Scientific classification
- Kingdom: Animalia
- Phylum: Chordata
- Class: Amphibia
- Order: Anura
- Family: Ranidae
- Genus: Odorrana
- Species: O. amamiensis
- Binomial name: Odorrana amamiensis (Matsui, 1994)
- Synonyms: Rana amamiensis Matsui, 1994

= Amami tip-nosed frog =

- Authority: (Matsui, 1994)
- Conservation status: EN
- Synonyms: Rana amamiensis Matsui, 1994

Species of amphibian

The Amami tip-nosed frog (Odorrana amamiensis) is a species of frog in the family Ranidae. It is endemic to the Amami Islands, a part of the Ryukyu Islands, Japan. Specifically, it is known from the islands of Amamioshima and Tokunoshima.

==Description==
Adult males measure 57–69 mm and adult females 76–101 mm in snout–vent length. The body is moderately slender with triangular head. The snout is pointed. The tympanum is distinct. The fingers are unwebbed and have small discs. The toes have well-developed webbing and discs about as large as the discs of the outer fingers. The dorsolateral fold is weakly developed and supratympanic fold is feeble. The dorsum has scattered tubercles on the sacrum.
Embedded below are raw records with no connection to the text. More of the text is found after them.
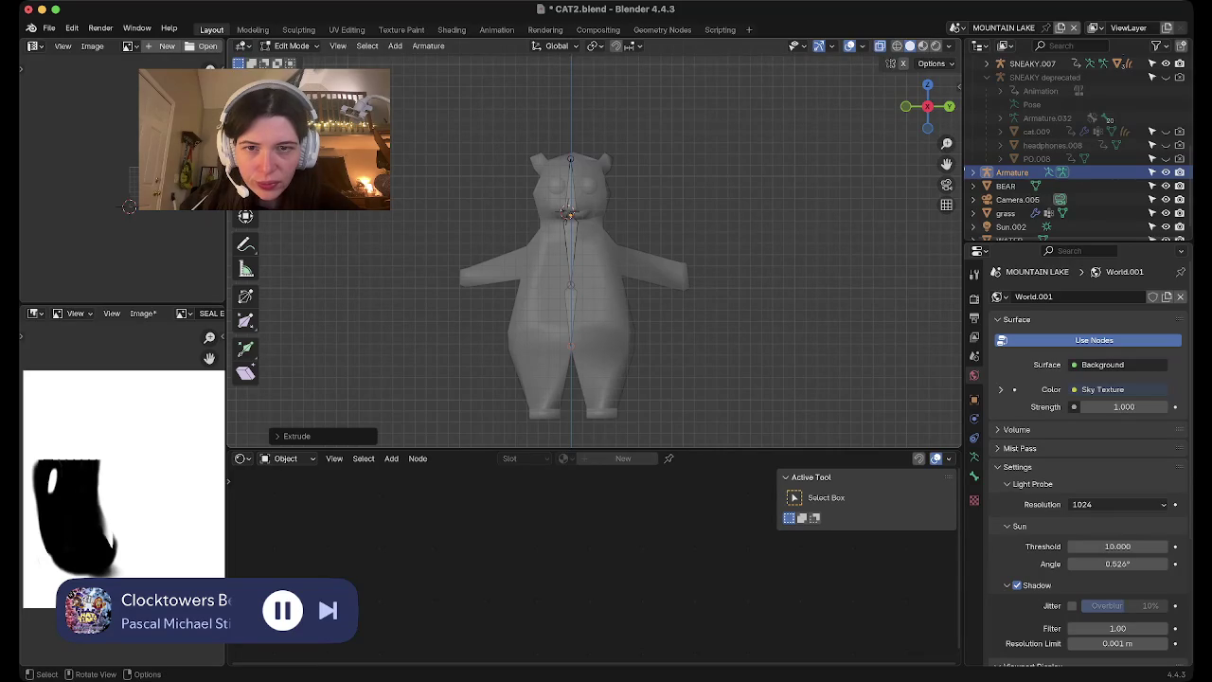
pyautogui.press('e')
pyautogui.press('z')
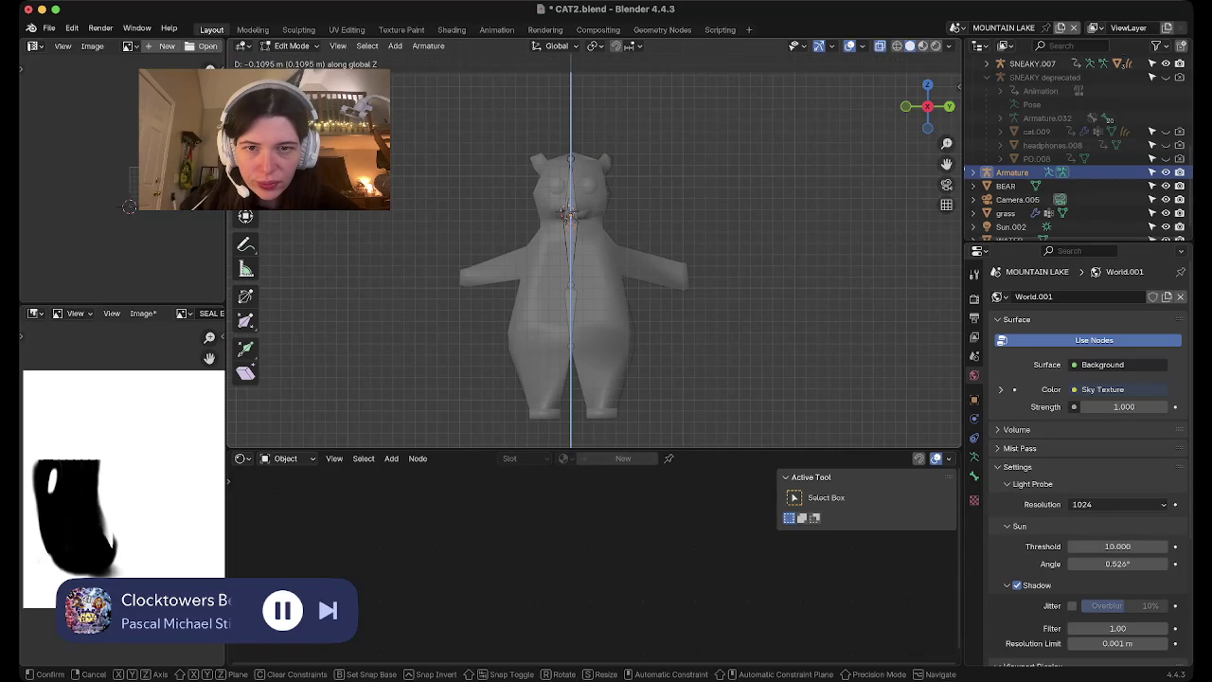
pyautogui.click(129, 207)
# Extrude a final spine bone down to the hips and duplicate a bone for an arm
pyautogui.scroll(3, 467, 98)
pyautogui.scroll(2, 467, 98)
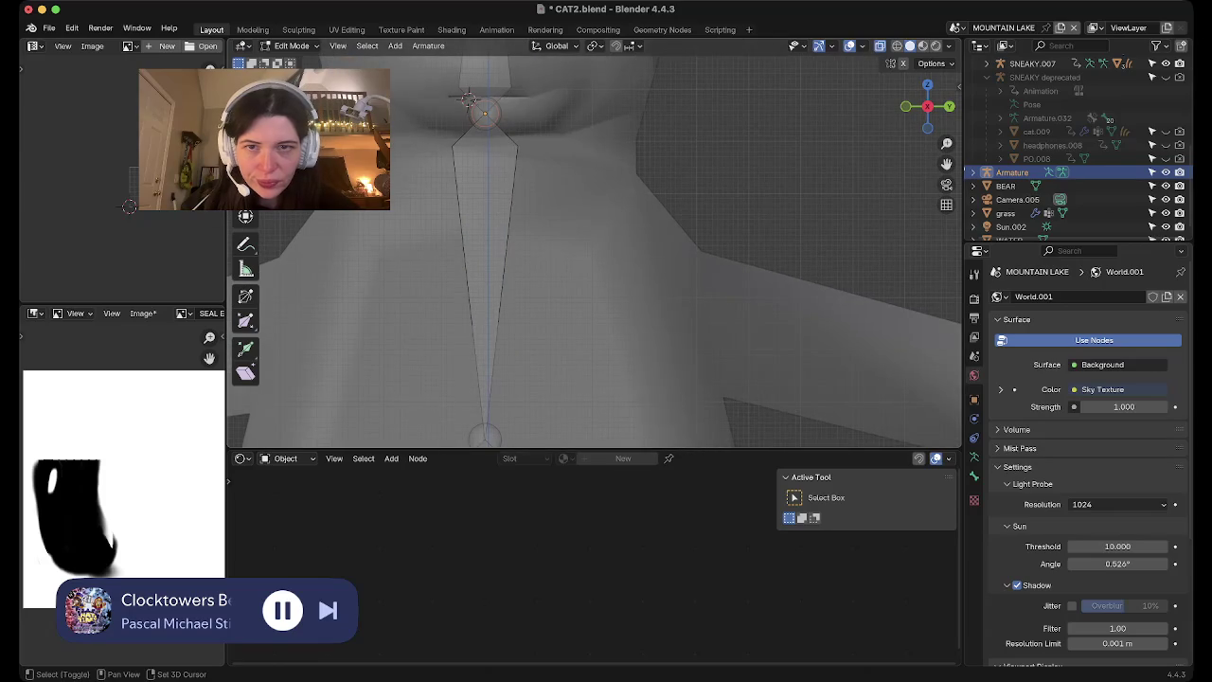
pyautogui.scroll(-3, 467, 97)
pyautogui.scroll(-2, 467, 97)
pyautogui.press('e')
pyautogui.press('z')
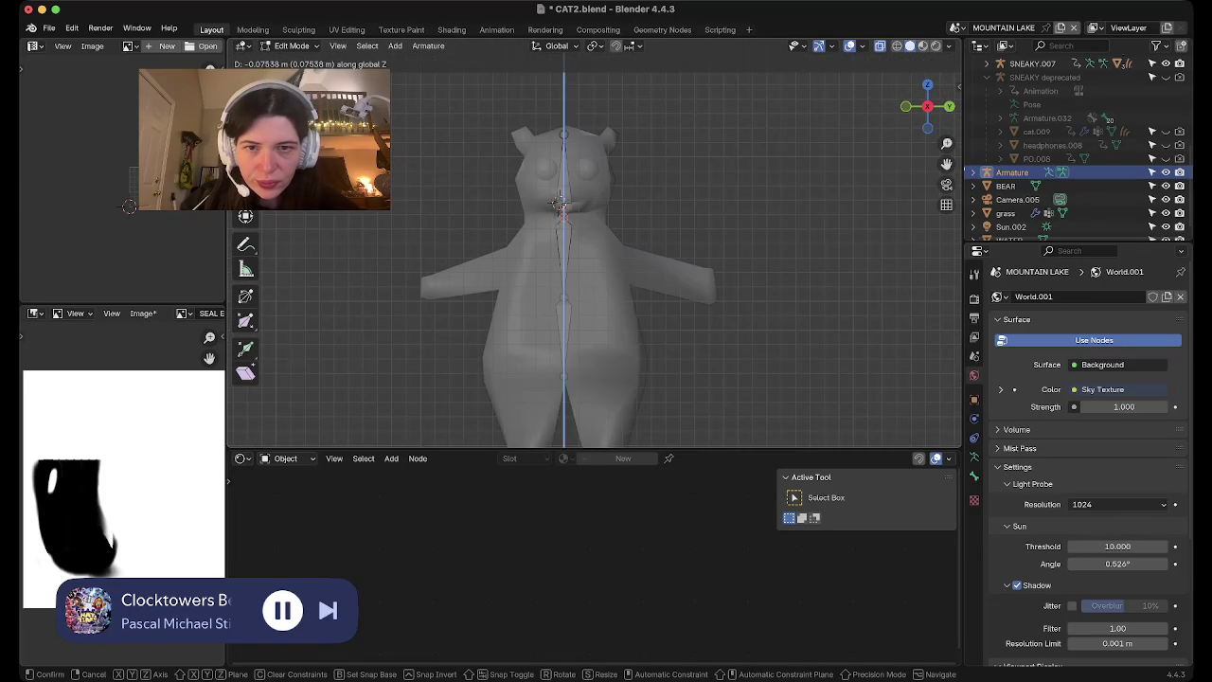
pyautogui.click(129, 207)
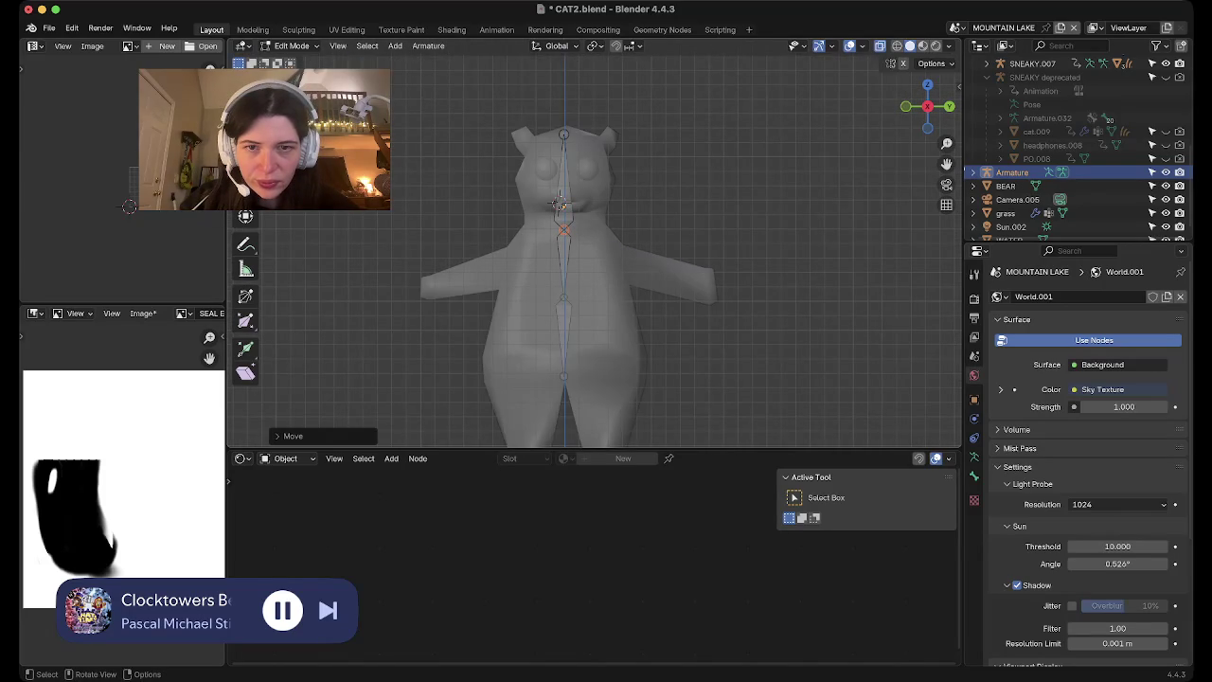
pyautogui.press('ctrl+z')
Dorsal ground colour varies from light brown to green. The back has large black spots and dark dots, although these may be absent in some individuals. The inner side of the dorsolateral fold is lighter. There are dark markings below the canthus, around the tympanum, and along the dorsolateral fold. The limbs have dark crossbars. Males have paired subgular vocal sacs.

==Habitat and conservation==
Odorrana amamiensis inhabits streams surrounded by broad-leaved evergreen forests. It is common along mountain streams but rare in the lowlands. Breeding takes place from mid October to early May, with the peak late December–early January. Many eggs masses have been found in the bottom of waterfalls. It is threatened by habitat loss caused by logging and the construction of roads. Also alteration of rivers, pollution from pesticides, and predation by invasive mongooses are threats.